DATA TO EXAMINE =
● ● ● ● ● ● ●
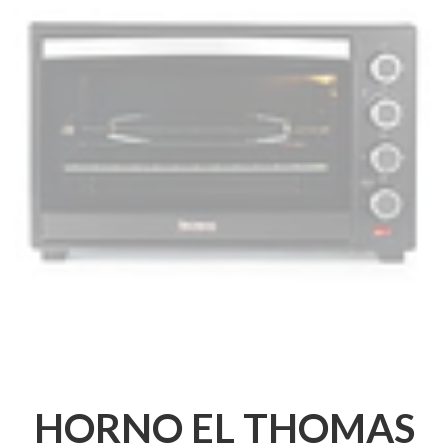
HORNO EL THOMAS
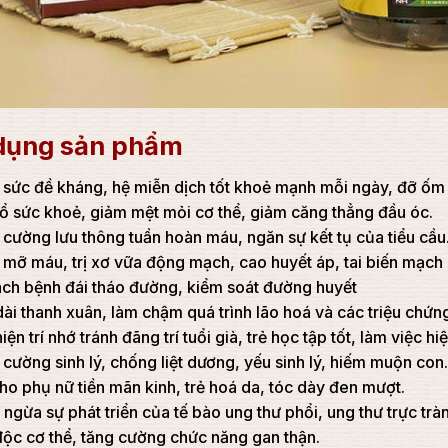
dụng sản phẩm
sức đề kháng, hệ miễn dịch tốt khoẻ mạnh mỗi ngày, đỡ ốm 
ổ sức khoẻ, giảm mệt mỏi cơ thể, giảm căng thẳng đầu óc.
cường lưu thông tuần hoàn máu, ngăn sự kết tụ của tiểu cầu
mỡ máu, trị xơ vữa động mạch, cao huyết áp, tai biến mạch
ách bệnh đái tháo đường, kiểm soát đường huyết
ài thanh xuân, làm chậm quá trình lão hoá và các triệu chứn
hiện trí nhớ tránh đãng trí tuổi già, trẻ học tập tốt, làm việc hi
cường sinh lý, chống liệt dương, yếu sinh lý, hiếm muộn con.
ho phụ nữ tiền mãn kinh, trẻ hoá da, tóc dày đen mượt.
ngừa sự phát triển của tế bào ung thư phổi, ung thư trực trà
độc cơ thể, tăng cường chức năng gan thận.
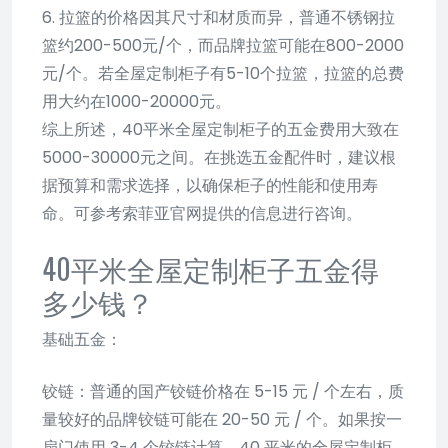
6. 拉篮的价格因其尺寸和材质而异，普通不锈钢拉
篮约200-500元/个，而品牌拉篮可能在800-2000
元/个。若全屋定制柜子有5-10个拉篮，拉篮的总费
用大约在1000-20000元。
综上所述，40平米全屋定制柜子的五金费用大致在
5000-30000元之间。在挑选五金配件时，建议根
据预算和需求选择，以确保柜子的性能和使用寿
命。可参考索菲亚官网提供的信息进行咨询。
40平米全屋定制柜子五金得
多少钱？
基础五金：
铰链：普通的国产铰链价格在 5-15 元 / 个左右，质
量较好的品牌铰链可能在 20-50 元 / 个。如果按一
扇门使用 3-4 个铰链计算，40 平米的全屋定制柜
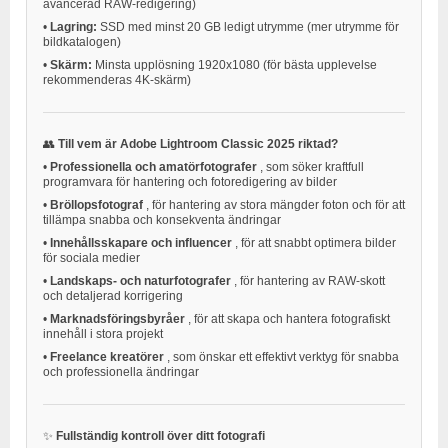
avancerad RAW-redigering)
•
Lagring:
SSD med minst 20 GB ledigt utrymme (mer utrymme för
bildkatalogen)
•
Skärm:
Minsta upplösning 1920x1080 (för bästa upplevelse
rekommenderas 4K-skärm)
👥
Till vem är Adobe Lightroom Classic 2025 riktad?
•
Professionella och amatörfotografer
, som söker kraftfull
programvara för hantering och fotoredigering av bilder
•
Bröllopsfotograf
, för hantering av stora mängder foton och för att
tillämpa snabba och konsekventa ändringar
•
Innehållsskapare och influencer
, för att snabbt optimera bilder
för sociala medier
•
Landskaps- och naturfotografer
, för hantering av RAW-skott
och detaljerad korrigering
•
Marknadsföringsbyråer
, för att skapa och hantera fotografiskt
innehåll i stora projekt
•
Freelance kreatörer
, som önskar ett effektivt verktyg för snabba
och professionella ändringar
✨
Fullständig kontroll över ditt fotografi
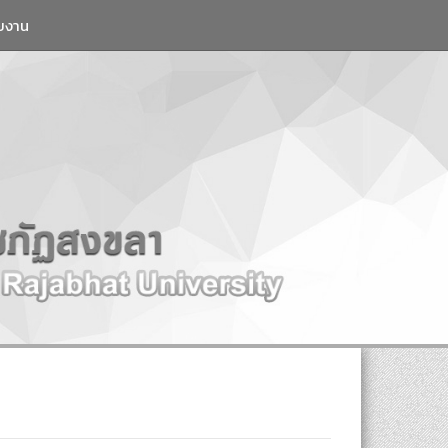
วยงาน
● ● ● ● ● ● ●
THE TASK = Print the material again, unchanged, without its pictures.

EXERCISE ANSWER =
HORNO EL THOMAS
dụng sản phẩm
sức đề kháng, hệ miễn dịch tốt khoẻ mạnh mỗi ngày, đỡ ốm 
ổ sức khoẻ, giảm mệt mỏi cơ thể, giảm căng thẳng đầu óc.
cường lưu thông tuần hoàn máu, ngăn sự kết tụ của tiểu cầu
mỡ máu, trị xơ vữa động mạch, cao huyết áp, tai biến mạch
ách bệnh đái tháo đường, kiểm soát đường huyết
ài thanh xuân, làm chậm quá trình lão hoá và các triệu chứn
hiện trí nhớ tránh đãng trí tuổi già, trẻ học tập tốt, làm việc hi
cường sinh lý, chống liệt dương, yếu sinh lý, hiếm muộn con.
ho phụ nữ tiền mãn kinh, trẻ hoá da, tóc dày đen mượt.
ngừa sự phát triển của tế bào ung thư phổi, ung thư trực trà
độc cơ thể, tăng cường chức năng gan thận.
6. 拉篮的价格因其尺寸和材质而异，普通不锈钢拉
篮约200-500元/个，而品牌拉篮可能在800-2000
元/个。若全屋定制柜子有5-10个拉篮，拉篮的总费
用大约在1000-20000元。
综上所述，40平米全屋定制柜子的五金费用大致在
5000-30000元之间。在挑选五金配件时，建议根
据预算和需求选择，以确保柜子的性能和使用寿
命。可参考索菲亚官网提供的信息进行咨询。
40平米全屋定制柜子五金得
多少钱？
基础五金：
铰链：普通的国产铰链价格在 5-15 元 / 个左右，质
量较好的品牌铰链可能在 20-50 元 / 个。如果按一
扇门使用 3-4 个铰链计算，40 平米的全屋定制柜
avancerad RAW-redigering)
•
Lagring:
SSD med minst 20 GB ledigt utrymme (mer utrymme för
bildkatalogen)
•
Skärm:
Minsta upplösning 1920x1080 (för bästa upplevelse
rekommenderas 4K-skärm)
👥
Till vem är Adobe Lightroom Classic 2025 riktad?
•
Professionella och amatörfotografer
, som söker kraftfull
programvara för hantering och fotoredigering av bilder
•
Bröllopsfotograf
, för hantering av stora mängder foton och för att
tillämpa snabba och konsekventa ändringar
•
Innehållsskapare och influencer
, för att snabbt optimera bilder
för sociala medier
•
Landskaps- och naturfotografer
, för hantering av RAW-skott
och detaljerad korrigering
•
Marknadsföringsbyråer
, för att skapa och hantera fotografiskt
innehåll i stora projekt
•
Freelance kreatörer
, som önskar ett effektivt verktyg för snabba
och professionella ändringar
✨
Fullständig kontroll över ditt fotografi
วยงาน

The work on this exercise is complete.